Forward deployed software should learn the workflow, remember the exceptions, and understand where probabilistic reasoning is useful versus where deterministic logic is required. It should know when a task can be completed automatically, when it needs human review, and what evidence must be preserved so the customer can trust the result. In other words, software should start taking on the tasks that made forward deployment necessary in the first place.
That is what changes the economics for the customer. The first use case may require a heavier lift, but the second should be easier and the third should be faster. By the tenth, the customer should not feel like they are starting again. They should feel the return compounding.
The customer buys the outcome
Context graphs, integrations, and workflow memory all matter.
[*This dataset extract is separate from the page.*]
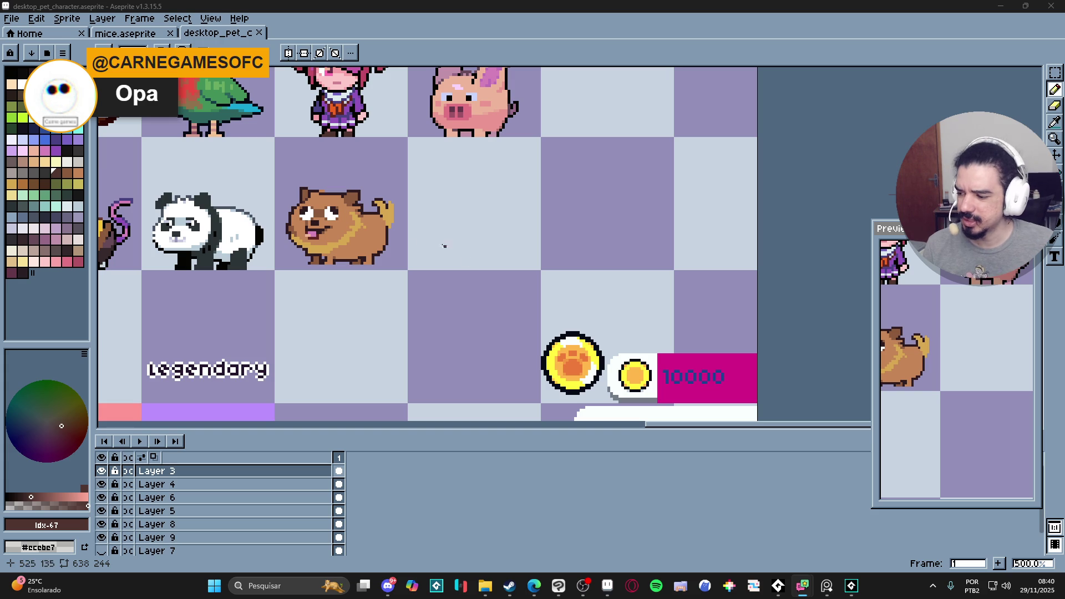
- Eyedrop the tail's dark outline colour and pencil it along the dog's tail top and right edge
{"action": "left_click_drag", "start_coordinate": [380, 230], "coordinate": [503, 281]}
{"action": "left_click_drag", "start_coordinate": [394, 275], "coordinate": [486, 273]}
{"action": "scroll", "coordinate": [486, 273], "scroll_direction": "down", "scroll_amount": 1}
But they are not what the customer is buying. They are the machinery behind the outcome. The customer buys the confidence that the work will happen correctly, consistently, and with less human effort over time.
That is the useful way to think about the infrastructure layer. It matters because enterprise AI cannot own real work if it does not understand the environment it is operating inside. It needs access to the systems, rules, exceptions, permissions, approvals, and prior decisions that shape how work actually gets done. But those things only matter if they make the outcome faster, safer, cheaper, or more repeatable.
No customer is buying a context graph because they want a graph. They are buying fewer stalled processes, faster approvals, cleaner handoffs, less operational drag, and more confidence that the same result can be delivered again without assembling another project team around it.
That is the customer-centric test for AI deployment. Did the work get done? Did it happen in the environment where the business already operates? Did it require less human effort over time? Did the next use case benefit from the last one?
If the answer is yes, then forward deployment has done its job. If the answer is no, then the FDE has become the product, and the customer is back in the world of consulting, even if everyone is using more modern language.
The real prize
The real prize is not more forward deployed engineers. It is software that can do more of what forward deployed engineers are currently being asked to do: understand the customer’s environment, translate messy workflows into executable systems, preserve the right controls, involve experts where judgment matters, and turn the first deployment into a faster path for the next one.
That is the difference between a services motion and a compounding software-based outcome. It is also the difference between a customer buying another project and a customer buying repeatable ROI.
Forward deployed engineers can be the bridge, but if you need them for too long, the bridge has become the destination. Customers do not want the bridge. They want to get to the other side.